*Activity*:
Every record below should be retyped exactly, and no picture should appear in the copy.

[Text-based design files]
○ ○ ○ ○ ○ ○ ○

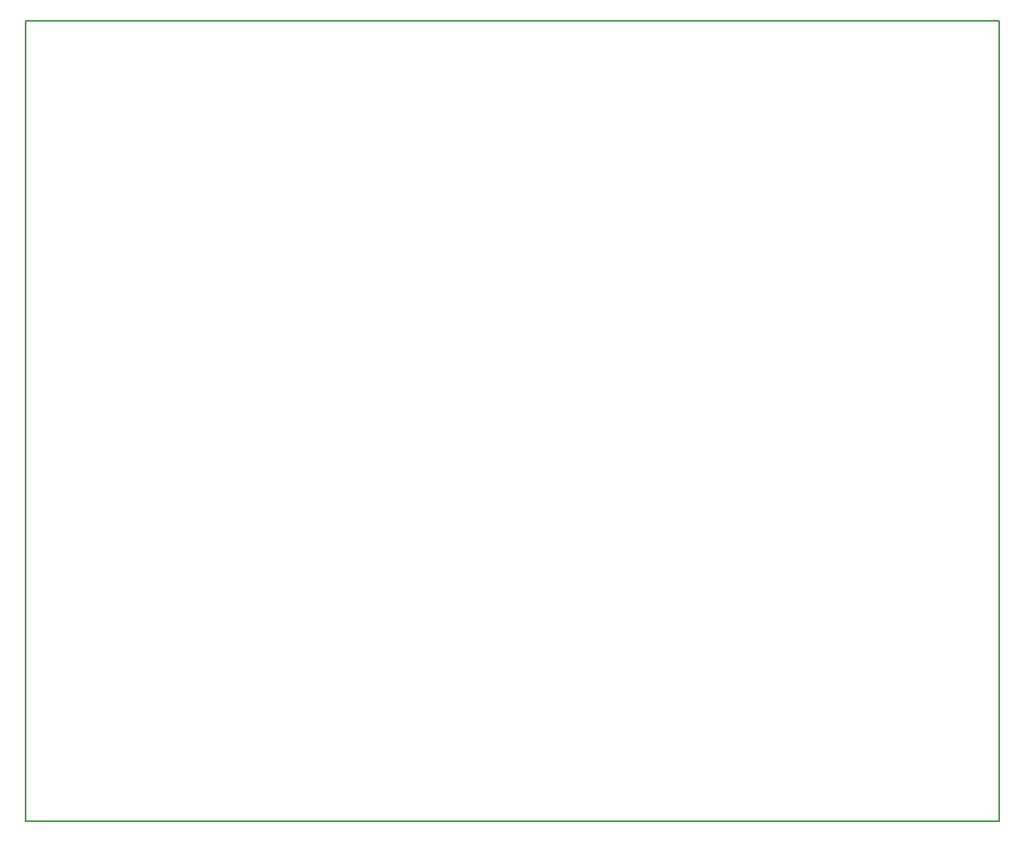
<source format=gm1>
G04 MADE WITH FRITZING*
G04 WWW.FRITZING.ORG*
G04 SINGLE SIDED*
G04 HOLES NOT PLATED*
G04 CONTOUR ON CENTER OF CONTOUR VECTOR*
%ASAXBY*%
%FSLAX23Y23*%
%MOIN*%
%OFA0B0*%
%SFA1.0B1.0*%
%ADD10R,4.060800X3.338510*%
%ADD11C,0.008000*%
%ADD10C,0.008*%
%LNCONTOUR*%
G90*
G70*
G54D10*
G54D11*
X4Y3335D02*
X4057Y3335D01*
X4057Y4D01*
X4Y4D01*
X4Y3335D01*
D02*
G04 End of contour*
M02*
</source>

○ ○ ○ ○ ○ ○ ○

*Result for this task*:
<source format=gm1>
G04 MADE WITH FRITZING*
G04 WWW.FRITZING.ORG*
G04 SINGLE SIDED*
G04 HOLES NOT PLATED*
G04 CONTOUR ON CENTER OF CONTOUR VECTOR*
%ASAXBY*%
%FSLAX23Y23*%
%MOIN*%
%OFA0B0*%
%SFA1.0B1.0*%
%ADD10R,4.060800X3.338510*%
%ADD11C,0.008000*%
%ADD10C,0.008*%
%LNCONTOUR*%
G90*
G70*
G54D10*
G54D11*
X4Y3335D02*
X4057Y3335D01*
X4057Y4D01*
X4Y4D01*
X4Y3335D01*
D02*
G04 End of contour*
M02*
</source>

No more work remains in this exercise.